Spies Like Us adapted Our Man In Havana in this highly stylised, physical work. The five cast members play a multitude of characters, expertly executed with eloquent synchronicity. All five performances are extremely strong…no weak links here. Sometimes physical pieces can be played out to the detriment of the overall story-telling, but Ollie Norton-Smith’s seamless direction ensures that the narrative underpinning Our Man In Havana is never lost. Theatrical ensembles can often fall back upon complicated sets, but this staging is the antithesis of this, the set solely consisting of a case containing a vacuum cleaner ; it is joyously minimalist. Spies Like Us combine to use the various components of the vacuum cleaner as, amongst other items, a razor blade, telephone, radar system, car, bar and, somehow, a dog. Ingenious. The audience are engulfed in a seductive depiction of sultry Cuba and the pace is unrelenting. The cast’s collective movement is visually beautiful, a huge credit to Dance Choreographer Zak Nemorin. It is all truly impressive.

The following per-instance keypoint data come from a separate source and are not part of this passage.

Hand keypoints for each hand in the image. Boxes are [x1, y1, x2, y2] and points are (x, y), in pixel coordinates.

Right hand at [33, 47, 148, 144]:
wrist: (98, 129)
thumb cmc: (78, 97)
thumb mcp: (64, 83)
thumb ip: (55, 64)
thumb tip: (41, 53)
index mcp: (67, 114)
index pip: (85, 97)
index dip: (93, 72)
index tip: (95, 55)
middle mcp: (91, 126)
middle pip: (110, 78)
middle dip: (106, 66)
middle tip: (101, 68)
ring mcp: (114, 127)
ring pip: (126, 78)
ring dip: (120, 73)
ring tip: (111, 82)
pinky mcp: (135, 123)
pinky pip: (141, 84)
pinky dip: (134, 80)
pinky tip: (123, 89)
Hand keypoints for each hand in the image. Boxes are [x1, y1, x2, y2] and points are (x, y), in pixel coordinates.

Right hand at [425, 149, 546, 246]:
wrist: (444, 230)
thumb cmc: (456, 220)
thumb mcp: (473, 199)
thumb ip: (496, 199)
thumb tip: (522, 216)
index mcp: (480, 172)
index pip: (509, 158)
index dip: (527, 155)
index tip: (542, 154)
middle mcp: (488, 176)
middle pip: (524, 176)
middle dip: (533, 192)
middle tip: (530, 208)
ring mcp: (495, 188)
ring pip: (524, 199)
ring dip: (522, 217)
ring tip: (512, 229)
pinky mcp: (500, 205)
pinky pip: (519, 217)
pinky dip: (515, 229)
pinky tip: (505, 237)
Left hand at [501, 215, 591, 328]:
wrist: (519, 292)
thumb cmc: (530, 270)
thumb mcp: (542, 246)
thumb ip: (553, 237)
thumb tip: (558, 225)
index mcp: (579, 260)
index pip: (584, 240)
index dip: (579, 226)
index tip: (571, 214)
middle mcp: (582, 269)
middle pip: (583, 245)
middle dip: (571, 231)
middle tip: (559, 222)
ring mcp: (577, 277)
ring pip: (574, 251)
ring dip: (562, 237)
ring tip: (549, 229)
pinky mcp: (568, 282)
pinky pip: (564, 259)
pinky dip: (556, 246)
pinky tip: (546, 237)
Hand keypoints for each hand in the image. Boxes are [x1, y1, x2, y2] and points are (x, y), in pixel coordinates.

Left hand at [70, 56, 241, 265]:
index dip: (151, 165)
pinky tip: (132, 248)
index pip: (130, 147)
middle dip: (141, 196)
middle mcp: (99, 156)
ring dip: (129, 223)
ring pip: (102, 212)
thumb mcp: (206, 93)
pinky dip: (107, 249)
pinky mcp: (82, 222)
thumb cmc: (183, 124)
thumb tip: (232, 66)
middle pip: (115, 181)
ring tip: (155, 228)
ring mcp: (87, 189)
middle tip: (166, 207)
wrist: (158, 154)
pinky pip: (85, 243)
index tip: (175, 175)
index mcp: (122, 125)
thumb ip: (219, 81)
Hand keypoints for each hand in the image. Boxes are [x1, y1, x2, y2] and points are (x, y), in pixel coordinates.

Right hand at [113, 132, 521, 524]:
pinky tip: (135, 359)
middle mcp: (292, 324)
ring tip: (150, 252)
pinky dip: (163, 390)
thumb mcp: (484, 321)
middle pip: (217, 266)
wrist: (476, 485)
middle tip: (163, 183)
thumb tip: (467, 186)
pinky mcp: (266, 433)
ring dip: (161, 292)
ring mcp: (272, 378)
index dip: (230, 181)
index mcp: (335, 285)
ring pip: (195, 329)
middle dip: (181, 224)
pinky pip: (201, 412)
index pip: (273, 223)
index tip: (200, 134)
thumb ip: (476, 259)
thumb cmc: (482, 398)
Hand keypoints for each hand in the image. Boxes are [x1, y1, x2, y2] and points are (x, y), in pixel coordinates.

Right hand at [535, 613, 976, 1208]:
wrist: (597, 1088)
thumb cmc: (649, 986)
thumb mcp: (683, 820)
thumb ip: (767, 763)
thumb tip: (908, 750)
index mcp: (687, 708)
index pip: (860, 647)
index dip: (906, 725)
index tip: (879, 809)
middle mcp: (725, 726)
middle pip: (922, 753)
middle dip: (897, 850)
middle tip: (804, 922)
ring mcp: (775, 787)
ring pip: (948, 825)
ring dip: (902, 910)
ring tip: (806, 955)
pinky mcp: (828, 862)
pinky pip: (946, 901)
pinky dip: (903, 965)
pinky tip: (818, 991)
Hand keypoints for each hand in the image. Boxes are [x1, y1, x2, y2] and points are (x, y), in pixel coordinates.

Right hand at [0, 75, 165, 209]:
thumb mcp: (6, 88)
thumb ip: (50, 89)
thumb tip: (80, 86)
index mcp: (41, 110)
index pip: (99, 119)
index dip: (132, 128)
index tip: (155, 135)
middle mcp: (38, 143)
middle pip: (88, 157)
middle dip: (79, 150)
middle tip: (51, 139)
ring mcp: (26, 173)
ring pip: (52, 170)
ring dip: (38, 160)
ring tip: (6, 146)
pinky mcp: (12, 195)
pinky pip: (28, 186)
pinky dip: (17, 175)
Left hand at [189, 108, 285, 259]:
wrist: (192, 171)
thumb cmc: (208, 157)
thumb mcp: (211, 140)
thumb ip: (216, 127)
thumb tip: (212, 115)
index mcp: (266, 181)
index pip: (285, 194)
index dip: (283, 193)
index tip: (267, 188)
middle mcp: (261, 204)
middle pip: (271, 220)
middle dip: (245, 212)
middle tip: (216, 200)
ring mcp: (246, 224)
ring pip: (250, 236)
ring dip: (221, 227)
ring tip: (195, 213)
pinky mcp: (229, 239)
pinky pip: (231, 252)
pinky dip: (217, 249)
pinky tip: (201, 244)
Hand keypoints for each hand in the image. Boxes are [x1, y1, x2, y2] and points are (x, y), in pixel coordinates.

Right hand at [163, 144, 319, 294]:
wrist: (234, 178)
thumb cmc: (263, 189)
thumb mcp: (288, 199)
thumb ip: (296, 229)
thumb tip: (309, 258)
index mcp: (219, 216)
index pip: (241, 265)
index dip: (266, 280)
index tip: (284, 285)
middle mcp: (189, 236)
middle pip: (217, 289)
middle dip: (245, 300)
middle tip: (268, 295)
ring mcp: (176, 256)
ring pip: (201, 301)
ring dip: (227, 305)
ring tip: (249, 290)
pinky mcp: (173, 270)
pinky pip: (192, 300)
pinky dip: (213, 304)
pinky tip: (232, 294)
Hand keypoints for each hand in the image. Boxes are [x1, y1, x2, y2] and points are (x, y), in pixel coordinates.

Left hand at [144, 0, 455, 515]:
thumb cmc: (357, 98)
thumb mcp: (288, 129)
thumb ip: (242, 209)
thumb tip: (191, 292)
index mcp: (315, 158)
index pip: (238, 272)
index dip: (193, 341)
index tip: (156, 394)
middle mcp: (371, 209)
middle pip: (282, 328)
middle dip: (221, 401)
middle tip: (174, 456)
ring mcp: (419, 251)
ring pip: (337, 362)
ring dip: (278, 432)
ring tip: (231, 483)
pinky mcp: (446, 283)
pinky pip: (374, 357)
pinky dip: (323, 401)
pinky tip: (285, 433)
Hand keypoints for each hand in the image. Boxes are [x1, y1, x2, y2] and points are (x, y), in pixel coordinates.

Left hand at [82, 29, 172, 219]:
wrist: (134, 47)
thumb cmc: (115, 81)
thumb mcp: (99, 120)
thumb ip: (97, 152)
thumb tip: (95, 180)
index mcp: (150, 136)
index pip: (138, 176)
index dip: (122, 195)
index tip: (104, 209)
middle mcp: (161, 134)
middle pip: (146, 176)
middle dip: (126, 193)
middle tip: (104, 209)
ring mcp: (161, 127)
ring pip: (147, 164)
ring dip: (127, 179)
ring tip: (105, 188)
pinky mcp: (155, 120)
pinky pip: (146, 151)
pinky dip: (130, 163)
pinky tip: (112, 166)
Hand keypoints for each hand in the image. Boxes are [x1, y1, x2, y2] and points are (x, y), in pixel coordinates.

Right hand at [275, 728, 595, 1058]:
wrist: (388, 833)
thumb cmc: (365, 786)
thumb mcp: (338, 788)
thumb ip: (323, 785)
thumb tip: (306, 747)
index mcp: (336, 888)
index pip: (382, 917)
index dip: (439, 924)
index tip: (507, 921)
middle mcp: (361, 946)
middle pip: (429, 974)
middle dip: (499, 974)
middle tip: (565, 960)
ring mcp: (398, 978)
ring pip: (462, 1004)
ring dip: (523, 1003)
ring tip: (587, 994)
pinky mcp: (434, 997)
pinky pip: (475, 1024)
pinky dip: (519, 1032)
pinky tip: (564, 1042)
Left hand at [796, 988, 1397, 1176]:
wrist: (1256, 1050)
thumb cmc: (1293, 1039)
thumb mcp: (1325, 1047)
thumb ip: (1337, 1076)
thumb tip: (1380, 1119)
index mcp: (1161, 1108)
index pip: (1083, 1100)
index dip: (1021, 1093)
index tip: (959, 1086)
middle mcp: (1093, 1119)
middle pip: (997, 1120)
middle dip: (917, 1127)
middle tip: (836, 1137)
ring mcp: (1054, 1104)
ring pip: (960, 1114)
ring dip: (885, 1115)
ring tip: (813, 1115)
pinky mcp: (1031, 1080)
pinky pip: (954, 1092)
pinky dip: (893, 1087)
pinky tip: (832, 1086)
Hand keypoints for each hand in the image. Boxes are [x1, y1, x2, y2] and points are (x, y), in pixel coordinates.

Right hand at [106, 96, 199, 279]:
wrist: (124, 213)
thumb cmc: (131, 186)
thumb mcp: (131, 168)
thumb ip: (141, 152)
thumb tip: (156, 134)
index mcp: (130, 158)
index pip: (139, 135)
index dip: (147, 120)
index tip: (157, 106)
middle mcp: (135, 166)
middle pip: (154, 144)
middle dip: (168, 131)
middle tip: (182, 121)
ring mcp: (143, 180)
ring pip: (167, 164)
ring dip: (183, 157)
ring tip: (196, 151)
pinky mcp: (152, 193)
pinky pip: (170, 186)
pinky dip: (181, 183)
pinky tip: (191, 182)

Throughout history, individuals find themselves coerced or controlled by states. They are subjected to a variety of incentives, be it threats, financial or appeals to nationalism. Wormold is the everyman, albeit anti-hero, who manages, against all odds, to turn the tables on Government, providing a little victory for the underdog. Greene wrote this tale before the Cuban missile crisis, which briefly threatened to provoke World War III. He alludes to the dangers of misinformation in this dark comedy, half a century or more before the phrase ‘fake news’ was conceived ; he was undoubtedly ahead of his time.
This is superb, engaging and entertaining physical theatre which is unreservedly recommended.